More Indian soldiers dying from suicide than in line of duty in J&K

Male disposability is inherent in society, and some may even argue that a soldier takes on a job which is inherently life-risking and that they are paid to be soldiers.  But these soldiers who committed suicides were not told before they joined army in J&K that they are more likely to die from suicide than in defending the country!

Srinagar, June 3. 2012, DHNS:

There has been a sharp rise in suicides in the Army and other para-military forces deployed in Jammu and Kashmir and a recent research carried by a leading sociologist of the valley has revealed that 1,500 to 2,000 soldiers have committed suicide in the last two decades.

The research by Prof Bashir Ahmad Dabla, head of the Sociology department of Kashmir University, says that a majority of the soldiers who committed suicides were married.

While there has been no exact number of total suicides in the state available as no official survey has been carried out in this regard, unofficial estimates vary from 7,000 to 20,000 in 20 years. However, Prof Dabla’s research carried out from 2009-2011 said armed forces share of suicides was around 2,000 cases.

“Since official records in this regard have remained confidential, the authentic figures and credible estimates are not possible easily. However, the relevant information from the local press suggests the number could be close to 2,000,” he told Deccan Herald.

The suicides, Prof Dabla said, were committed by personnel of the Army, soldiers from BSF, CRPF, ITBP and CISF and they belonged to all regions of the country. “However, there was a slightly higher number of suicides from the south Indian states,” he added. The common method of suicides, the research reveals, was shooting oneself with service rifle.

“In certain such cases, the person committing suicide not only shoot himself but also killed his colleagues and senior officers also,” it added.

One of the reasons of suicides in armed forces, the research says “was denial on the part of authorities to sanction leave.”

“The second apparent reason reported in the press was that they often felt depressed and tension after counter insurgency operations which involved abuse, excesses, atrocities and violation of basic human rights against civilians.”

The third reason, the researcher found was that despite harsh and unbearable conditions in Jammu and Kashmir, the armed forces were not provided all necessary facilities needed for their safety and security.

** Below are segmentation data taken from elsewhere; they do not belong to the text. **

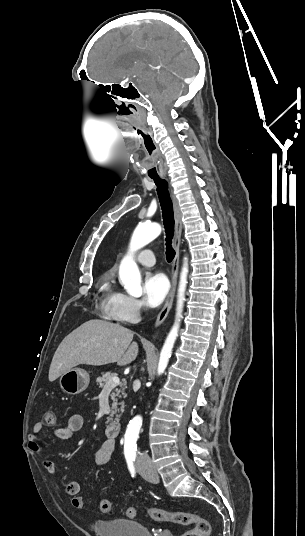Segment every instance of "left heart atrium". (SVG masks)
<instances>
[{
  "label": "left heart atrium",
  "mask_w": 305,
  "mask_h": 536,
  "mask_svg": "<svg viewBox=\"0 0 305 536\" xmlns=\"http://www.w3.org/2000/svg\"><path fill=\"white\" fill-rule=\"evenodd\" d=\"M144 296L150 307L159 306L168 292L167 278L161 273L147 274L144 279Z\"/></svg>",
  "instance_id": "39dd6f15"
}]
</instances>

“The fourth apparent reason reported was the verbal inter-personal altercation between various members of the armed forces on material and non-material issues which often led to the attempt of committing suicides,” the research added.

Probes kept secret

While all the cases of suicides in Jammu and Kashmir have been investigated officially, the research says all reports were kept confidential and not released.

“A scientific, professional and comprehensive study/survey of suicides in the armed forces in Jammu and Kashmir must be carried out immediately. The necessary records must be made available to identify the trend and direction of the suicides,” Prof Dabla demanded.

A senior army official wishing anonymity said that the army is losing more soldiers due to suicides than in action.

“There is need to strengthen formal and informal interaction between soldiers and officers. Leave policy, especially for soldiers posted in difficult areas, should be liberalised so that a soldier can go home to sort out his domestic problems,” he said.